Using data from the Labour Force Survey (LFS), this article examines changes between 1976 and 2010 in indicators that measure aging of the workforce and delayed retirement. This article also attempts to reconcile two apparently contradictory trends: the increasing employment rate of individuals 55 and over and the relatively stable average retirement age in recent years (CANSIM Table 282-0051). The following questions will then be examined using working-life tables: How has the expected working life at age 50 changed in the last three decades? Is expected working life after age 50 increasing, as suggested by the recent increase in the employment rate? If it is in fact increasing, when did the trend change direction? Are the expected years in retirement a larger portion of life after 50 now than in the late 1970s? Lastly, the article looks at changes in the normal hours of work of individuals 55 and over during the period in which their employment rate showed strong growth. Since older workers tend to reduce their hours of work, could such a decrease offset the positive impact on the longer expected working life?

Aging has changed the age composition of the population

Population changes in recent decades have changed the age structure of the population age 15 and over (Chart B). The percentage of individuals 55 and over increased from 22% to 32%. A large part of that growth has occurred since the early 2000s, as the boomer generation entered the 55-and-over age group.

At the same time, the percentage of 15- to 24-year-olds dropped significantly from 27% to approximately 16%. The percentage of 25- to 54-year-olds increased rapidly in the 1970s and early 1980s, levelled off and began to decrease in the second half of the 2000s.

Noticeable increase in the employment rate of older Canadians

The change in the population's age composition coincided with major social and labour market upheavals in Canada. The most prominent change in that period was an increase in the employment rate of women age 15 or over, from 41.9% in 1976 to 57.9% in 2010. In contrast, the employment rate of men age 15 or over fell by more than 7 percentage points in the same period.

Particularly noteworthy are increases in the employment rate in recent years of both men and women 55 and over (Chart C). For men, this is a reversal of a previous trend in which the employment rate of those 55 and over dropped from 45.4% to 29.8% from 1976 to 1996. By 2010, it had risen to 39.4%. Men age 65 to 69 showed the most pronounced change, as their employment rate almost doubled between 2000 and 2010. The employment rate of men 60 to 64 also increased significantly.
*****
- Exercise details:
In the article on workforce aging, write out the passage from "At the same" up to and including "of the 2000s.", word for word.

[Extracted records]
*****
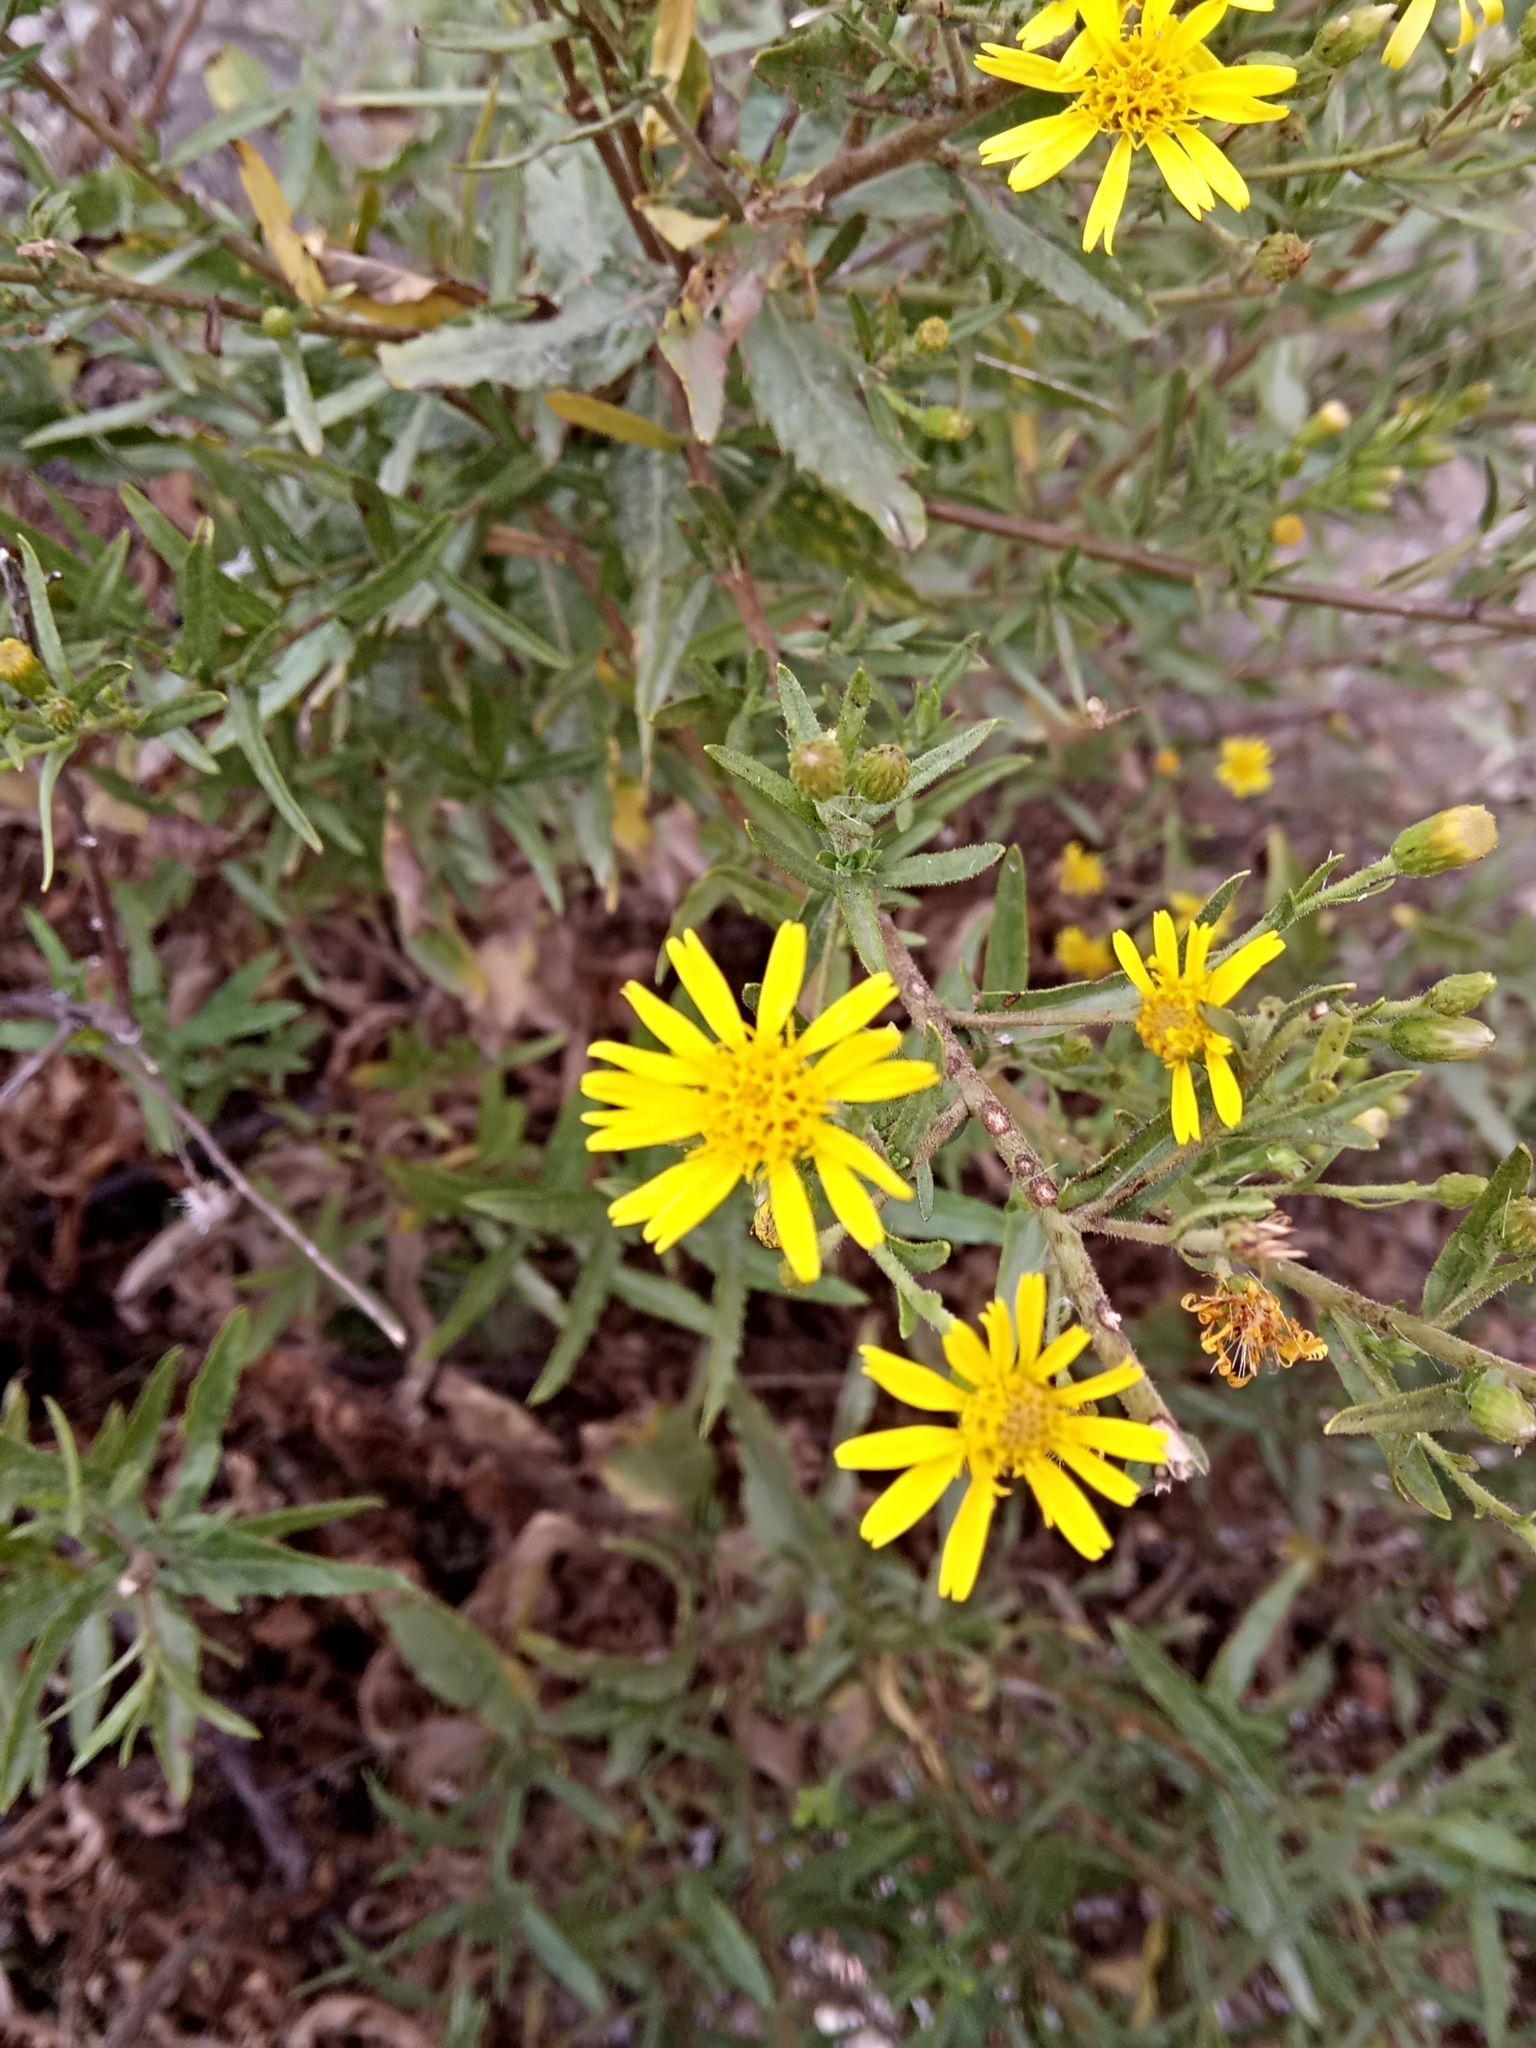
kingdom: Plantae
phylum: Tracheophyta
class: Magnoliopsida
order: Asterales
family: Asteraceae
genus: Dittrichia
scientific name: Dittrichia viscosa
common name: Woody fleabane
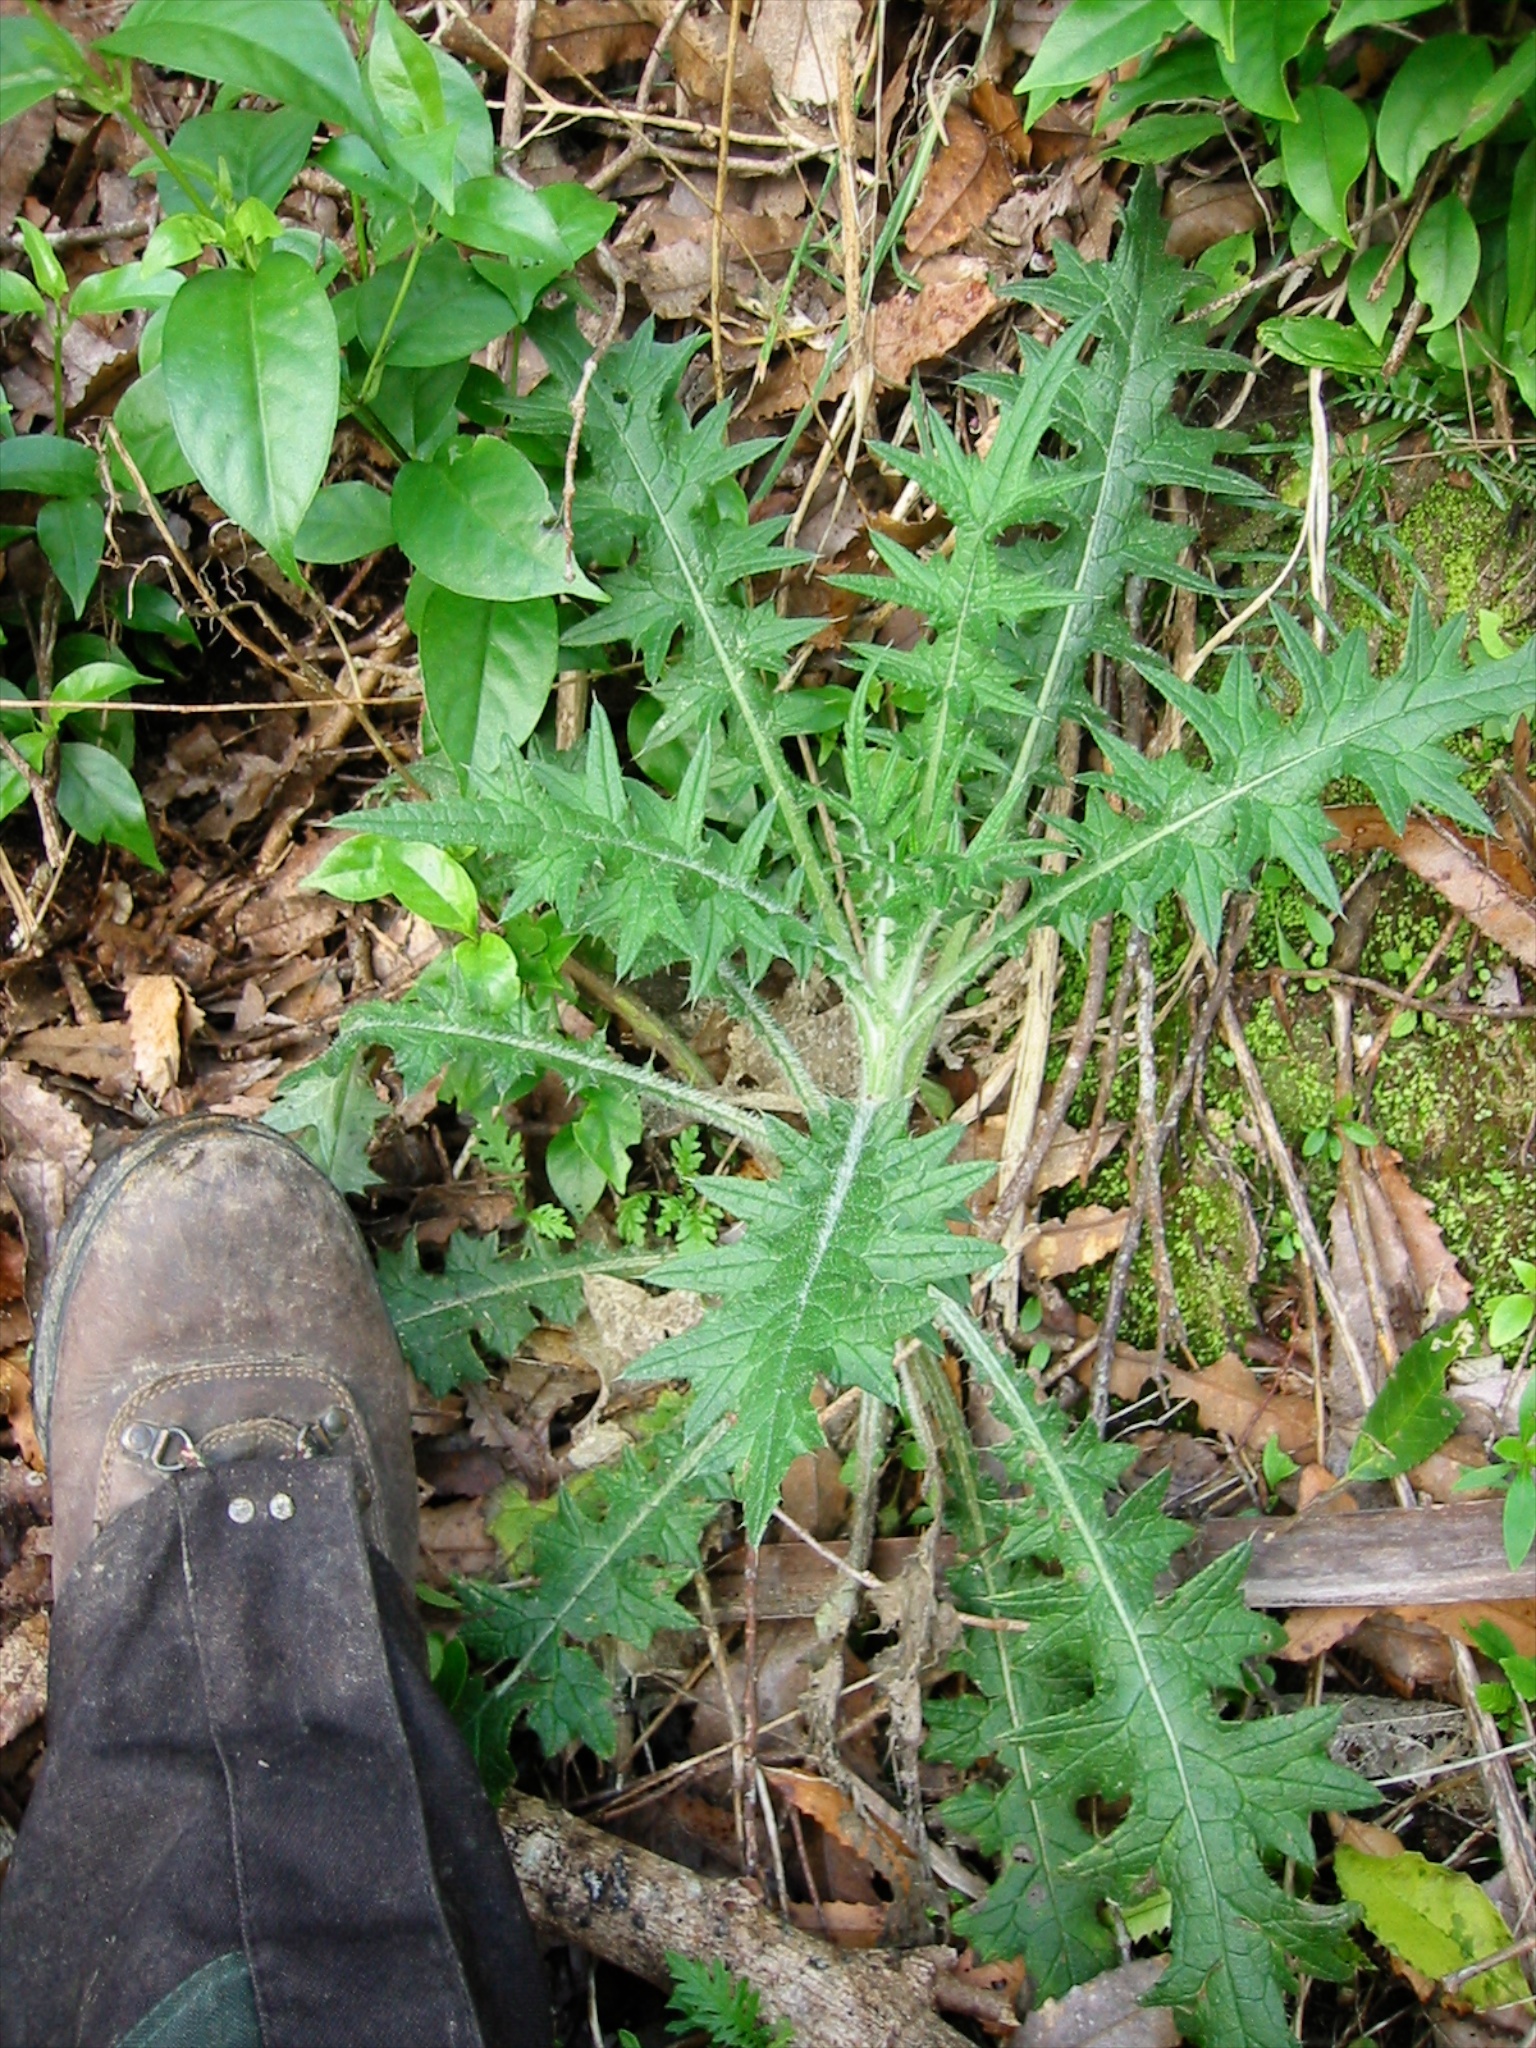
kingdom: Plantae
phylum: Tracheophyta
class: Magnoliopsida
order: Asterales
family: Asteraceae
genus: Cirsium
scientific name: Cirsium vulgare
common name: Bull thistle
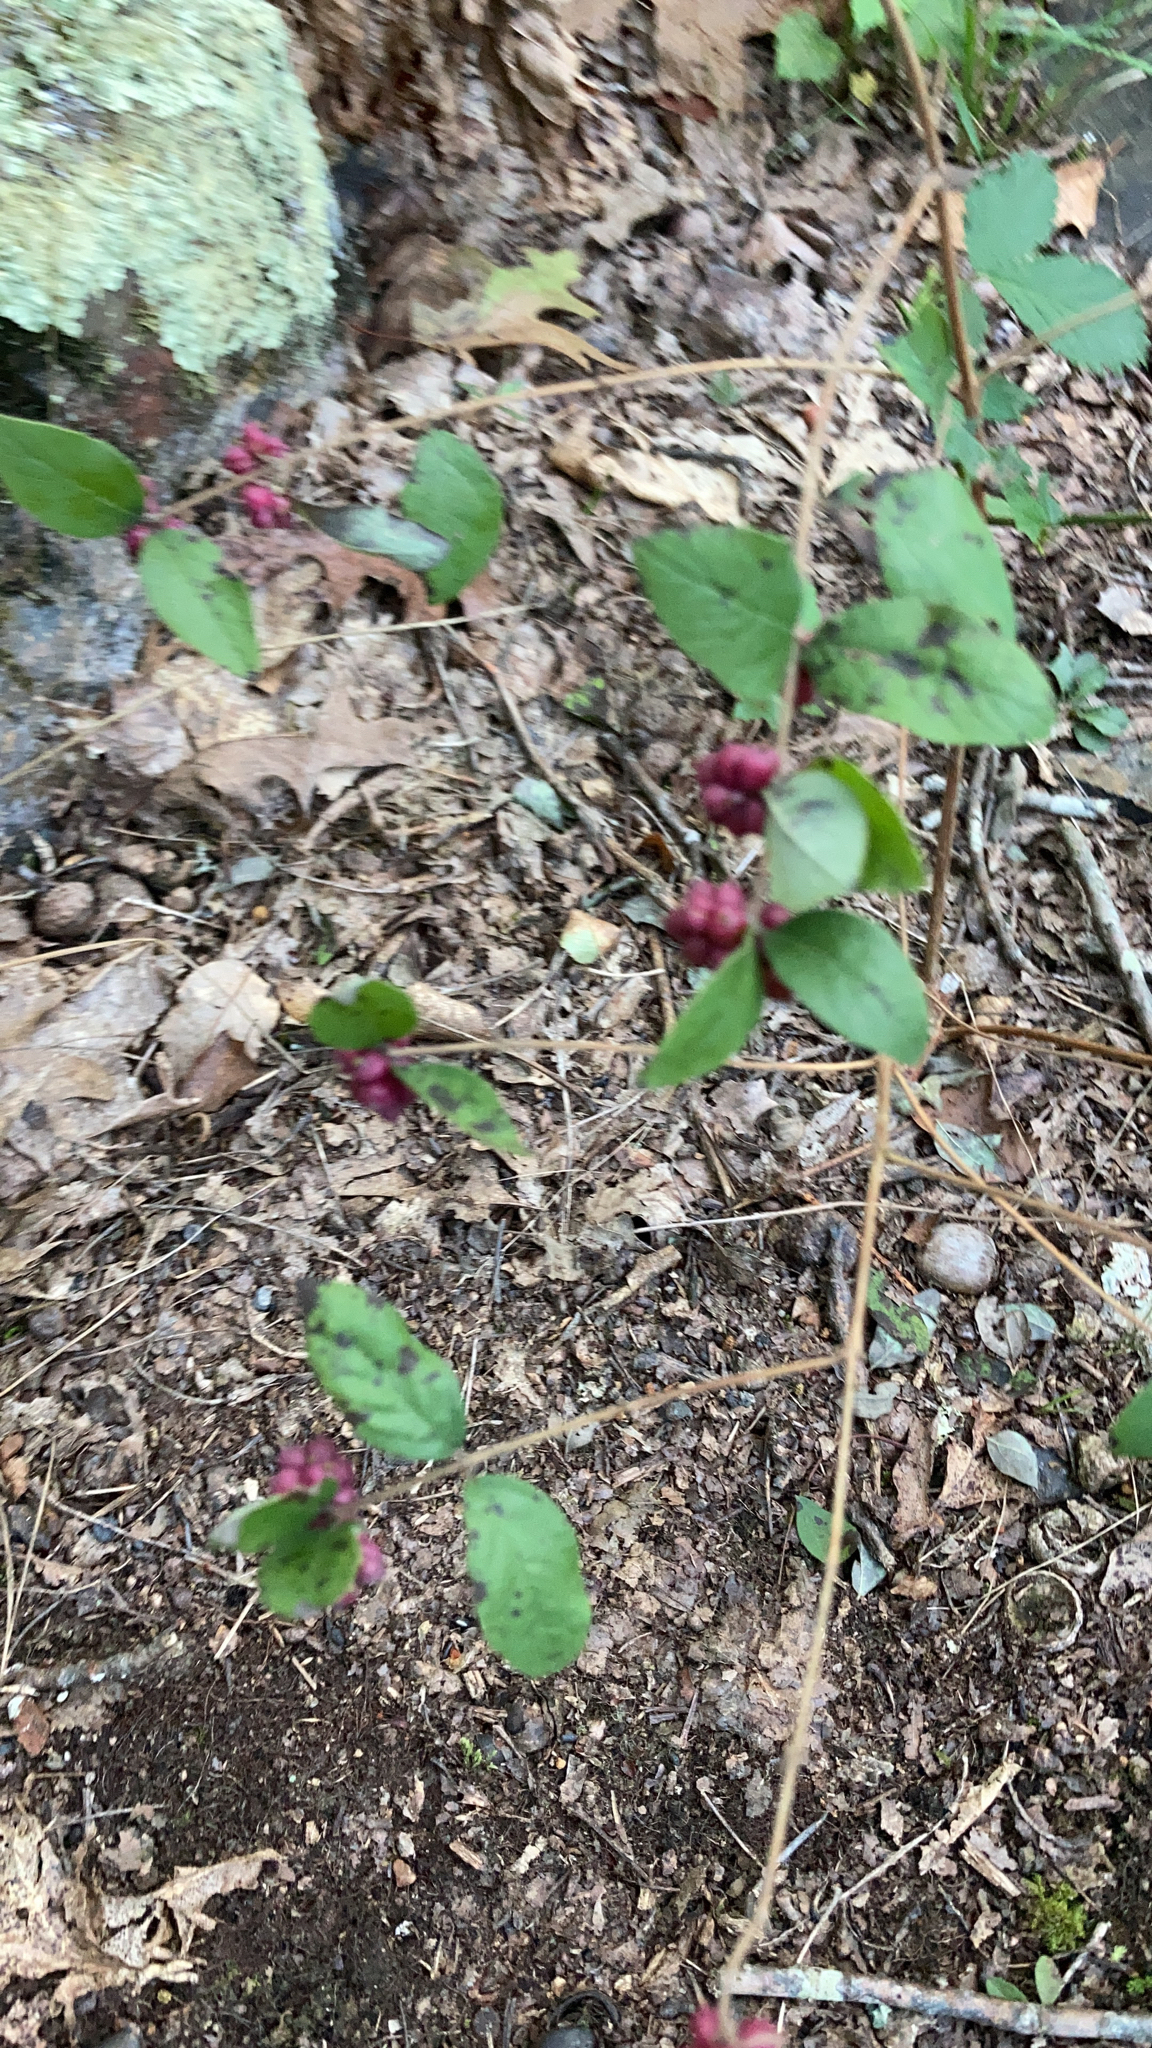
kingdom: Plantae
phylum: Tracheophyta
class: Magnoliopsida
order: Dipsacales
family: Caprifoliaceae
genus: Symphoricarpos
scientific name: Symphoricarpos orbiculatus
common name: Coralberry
*****
- Task solution:
At the same time, the percentage of 15- to 24-year-olds dropped significantly from 27% to approximately 16%. The percentage of 25- to 54-year-olds increased rapidly in the 1970s and early 1980s, levelled off and began to decrease in the second half of the 2000s.